Instruction a:
Reproduce the catalog records of the pressed plant sheets word for word, omitting the pictures.

Text excerpt:
■ ■ ■ ■ ■

Thanks Ralph,

Indeed, if I add :8 I get back the expected behavior. I can cope with this
(I don't usually restrict my runs to a subset of the nodes).

  George.


On Tue, Apr 25, 2017 at 4:53 PM, r...@open-mpi.org <r...@open-mpi.org> wrote:

> I suspect it read the file just fine - what you are seeing in the output
> is a reflection of the community’s design decision that only one slot would
> be allocated for each time a node is listed in -host. This is why they
> added the :N modifier so you can specify the #slots to use in lieu of
> writing the host name N times
>
> If this isn’t what you feel it should do, then please look at the files in
> orte/util/dash_host and feel free to propose a modification to the
> behavior. I personally am not bound to any particular answer, but I really
> don’t have time to address it again.
>
>
>
> On Apr 25, 2017, at 1:35 PM, George Bosilca <bosi...@icl.utk.edu> wrote:
>
> Just to be clear, the hostfile contains the correct info:
>
> dancer00 slots=8
> dancer01 slots=8
>
> The output regarding the 2 nodes (dancer00 and dancer01) is clearly wrong.
>
>   George.
>
>
>
> On Tue, Apr 25, 2017 at 4:32 PM, George Bosilca <bosi...@icl.utk.edu>
> wrote:
>
>> I confirm a similar issue on a more managed environment. I have an
>> hostfile that worked for the last few years, and that span across a small
>> cluster (30 nodes of 8 cores each).
>>
>> Trying to spawn any number of processes across P nodes fails if the
>> number of processes is larger than P (despite the fact that there are
>> largely enough resources, and that this information is provided via the
>> hostfile).

■ ■ ■ ■ ■

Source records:
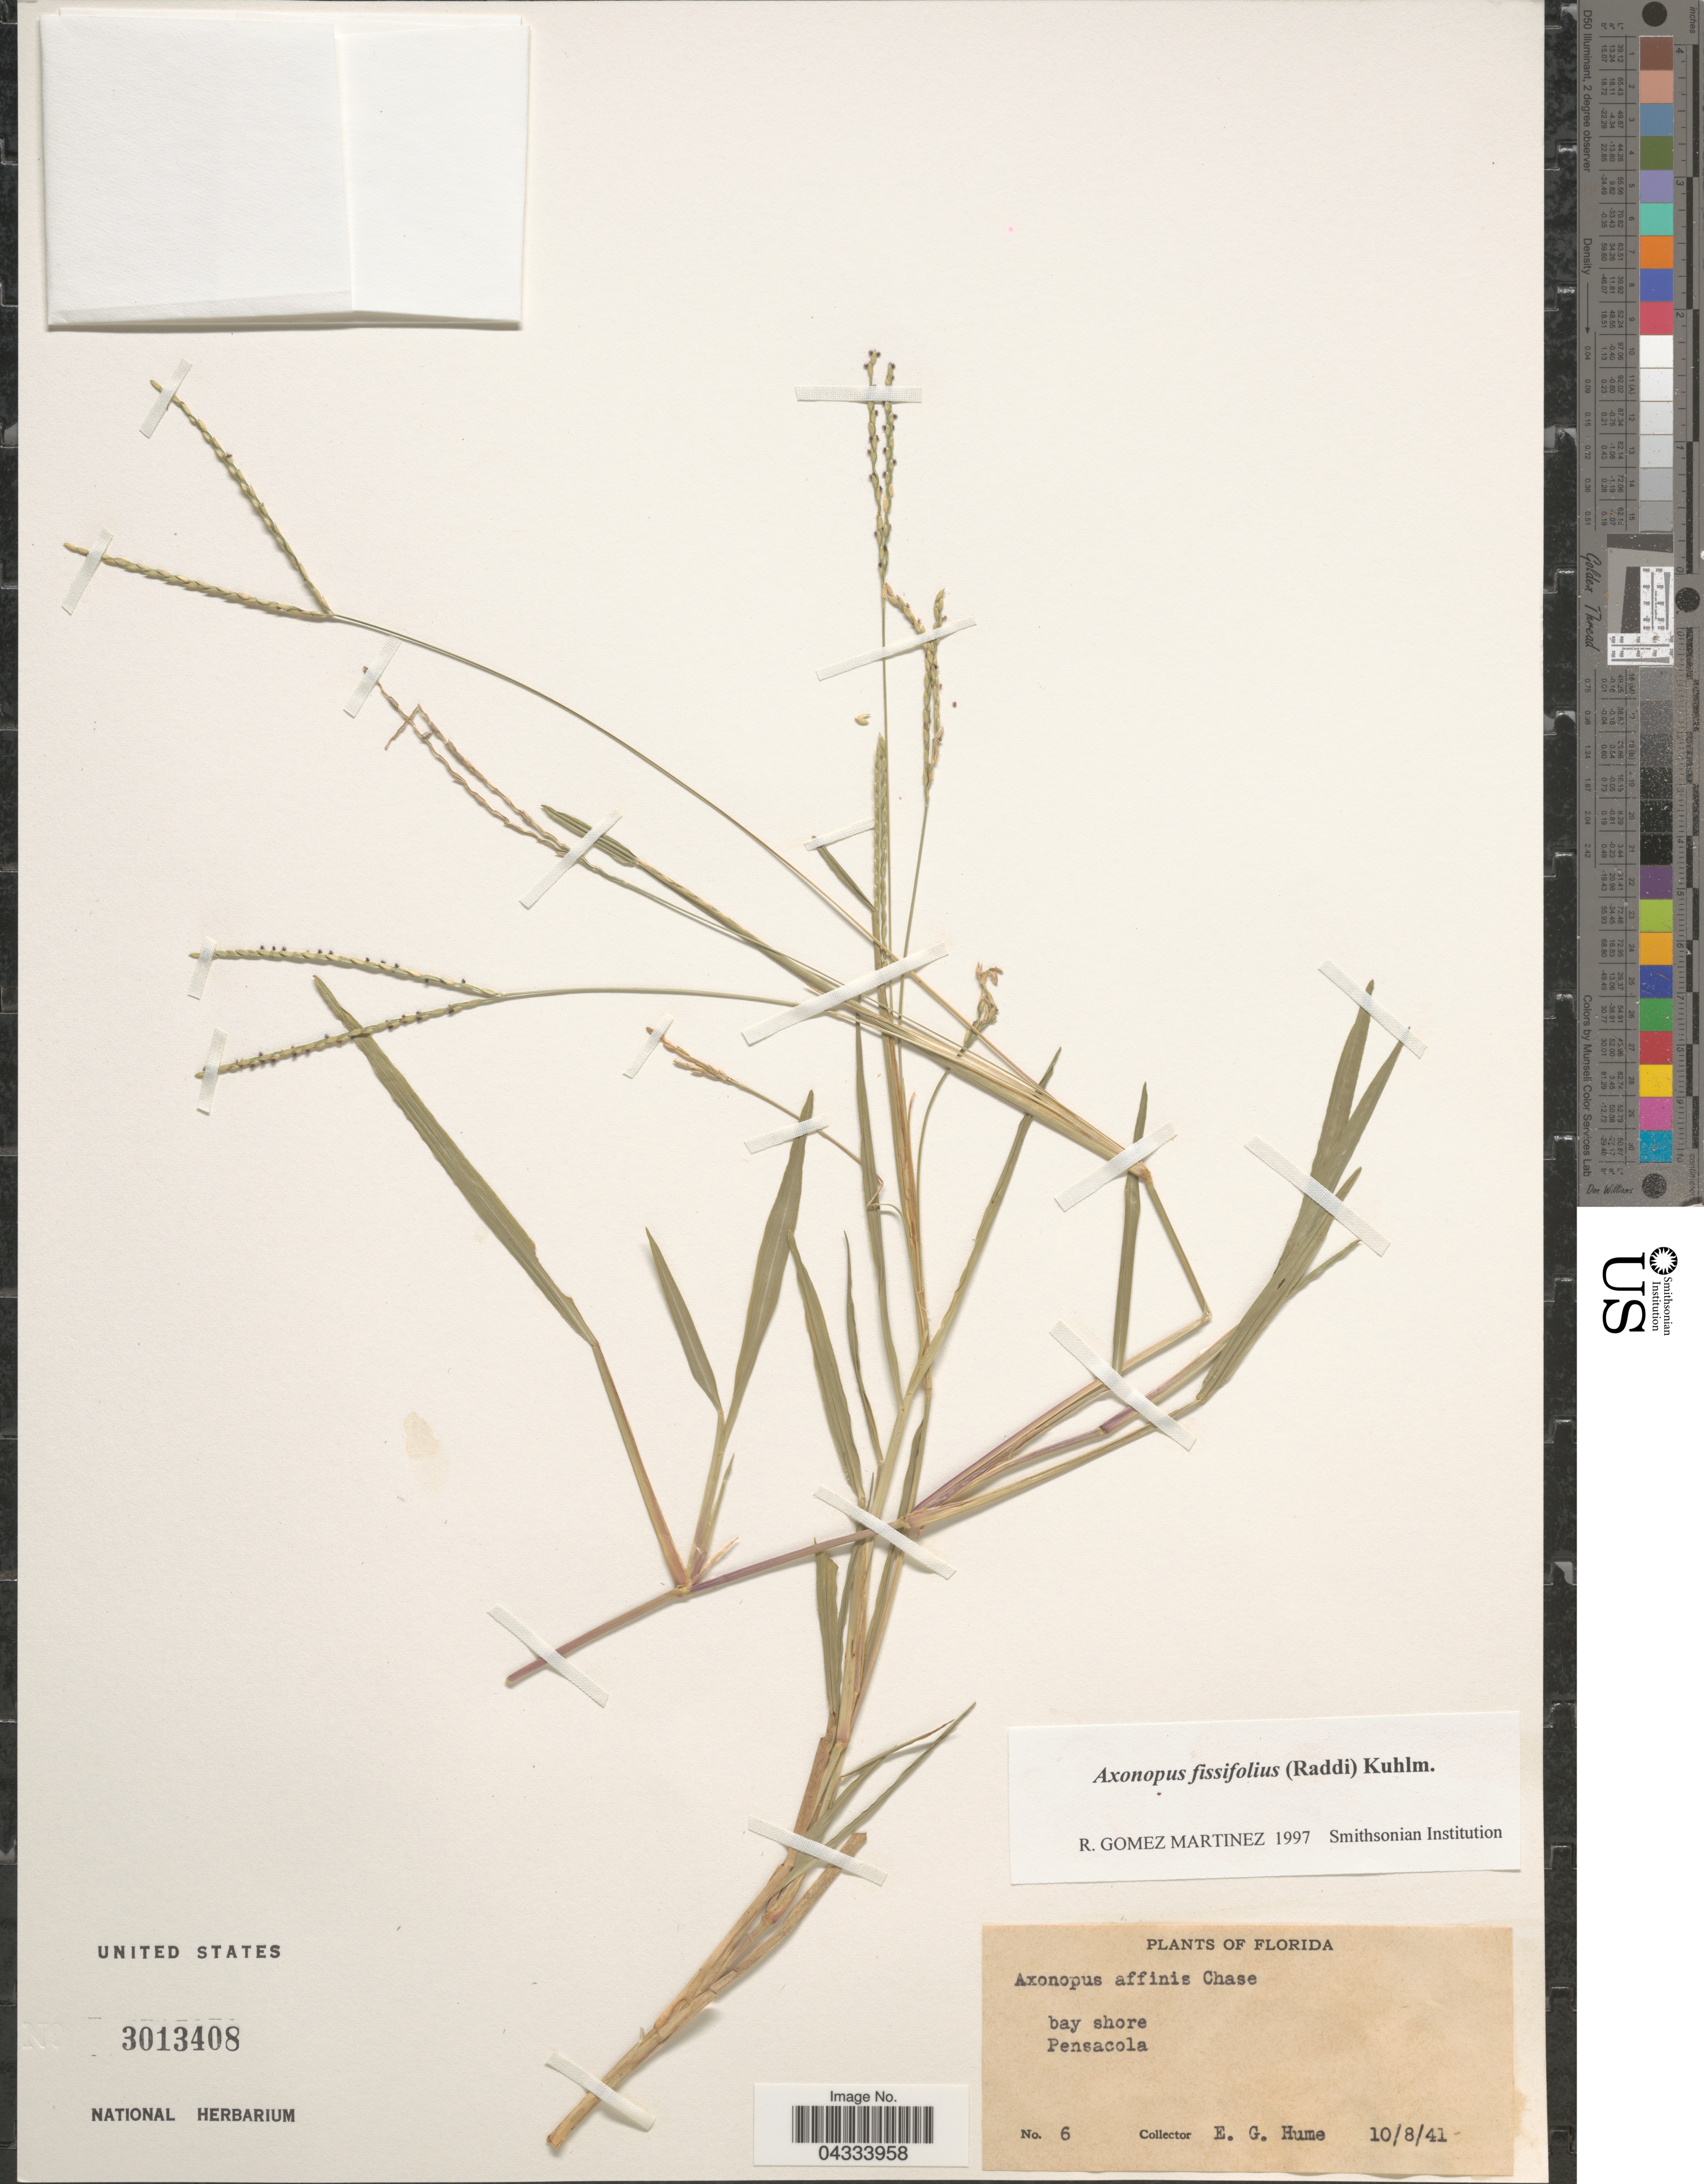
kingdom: Plantae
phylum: Tracheophyta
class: Liliopsida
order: Poales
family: Poaceae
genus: Axonopus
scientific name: Axonopus fissifolius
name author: (Raddi) Kuhlm.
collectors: E. Hume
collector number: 6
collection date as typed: Transcribed d/m/y: 8/10/41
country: United States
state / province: Florida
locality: Bay shore. Pensacola.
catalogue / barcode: US 3013408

■ ■ ■ ■ ■

Instruction b:
Edit the forum thread, starting with "On Tue, Apr 25, 2017 at 4:53" and going on through "address it again.", so that "modifier" is replaced by "suffix".

Written solution a:
kingdom: Plantae
phylum: Tracheophyta
class: Liliopsida
order: Poales
family: Poaceae
genus: Axonopus
scientific name: Axonopus fissifolius
name author: (Raddi) Kuhlm.
collectors: E. Hume
collector number: 6
collection date as typed: Transcribed d/m/y: 8/10/41
country: United States
state / province: Florida
locality: Bay shore. Pensacola.
catalogue / barcode: US 3013408

Written solution b:
On Tue, Apr 25, 2017 at 4:53 PM, r...@open-mpi.org <r...@open-mpi.org> wrote:

> I suspect it read the file just fine - what you are seeing in the output
> is a reflection of the community’s design decision that only one slot would
> be allocated for each time a node is listed in -host. This is why they
> added the :N suffix so you can specify the #slots to use in lieu of
> writing the host name N times
>
> If this isn’t what you feel it should do, then please look at the files in
> orte/util/dash_host and feel free to propose a modification to the
> behavior. I personally am not bound to any particular answer, but I really
> don’t have time to address it again.